** SUPPLIED DATA follows **

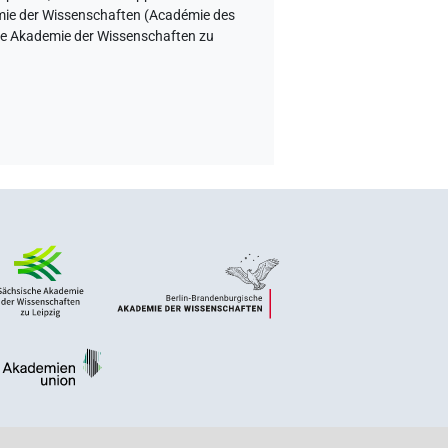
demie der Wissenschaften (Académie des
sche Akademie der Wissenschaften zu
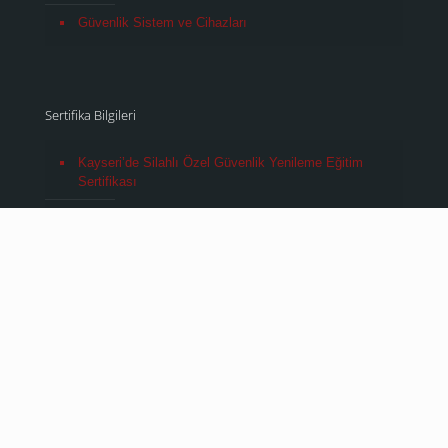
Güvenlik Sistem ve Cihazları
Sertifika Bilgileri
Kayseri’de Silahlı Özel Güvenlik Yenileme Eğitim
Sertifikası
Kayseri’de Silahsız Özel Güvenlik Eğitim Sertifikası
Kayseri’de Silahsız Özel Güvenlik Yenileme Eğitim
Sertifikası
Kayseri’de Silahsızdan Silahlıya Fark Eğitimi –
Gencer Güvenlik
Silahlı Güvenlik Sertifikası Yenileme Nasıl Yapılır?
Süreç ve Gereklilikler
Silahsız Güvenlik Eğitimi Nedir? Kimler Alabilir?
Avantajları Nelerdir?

** End of SUPPLIED DATA **
** SUPPLIED DATA follows **

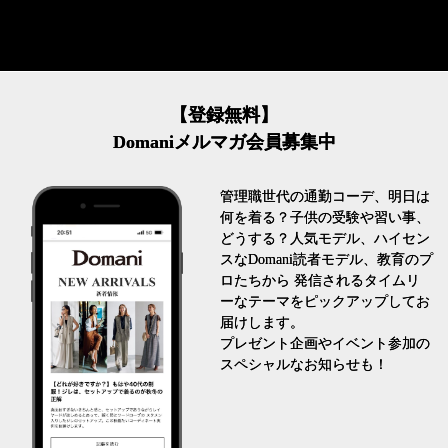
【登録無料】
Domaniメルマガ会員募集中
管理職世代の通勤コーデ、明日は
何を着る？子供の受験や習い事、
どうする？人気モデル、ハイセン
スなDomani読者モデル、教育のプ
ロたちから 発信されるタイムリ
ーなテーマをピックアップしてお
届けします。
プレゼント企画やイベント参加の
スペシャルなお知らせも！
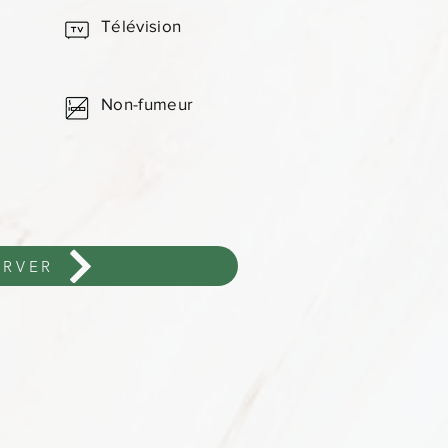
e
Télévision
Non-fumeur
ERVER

** End of SUPPLIED DATA **

** WORK ORDER **
From the entries above, give again exactly the lines running from the line with "Kayseri’de Silahsız Özel Güvenlik Eğitim" to the line with "Avantajları Nelerdir?"; include both of those lines.

** FINISHED TASK **
Kayseri’de Silahsız Özel Güvenlik Eğitim Sertifikası
Kayseri’de Silahsız Özel Güvenlik Yenileme Eğitim
Sertifikası
Kayseri’de Silahsızdan Silahlıya Fark Eğitimi –
Gencer Güvenlik
Silahlı Güvenlik Sertifikası Yenileme Nasıl Yapılır?
Süreç ve Gereklilikler
Silahsız Güvenlik Eğitimi Nedir? Kimler Alabilir?
Avantajları Nelerdir?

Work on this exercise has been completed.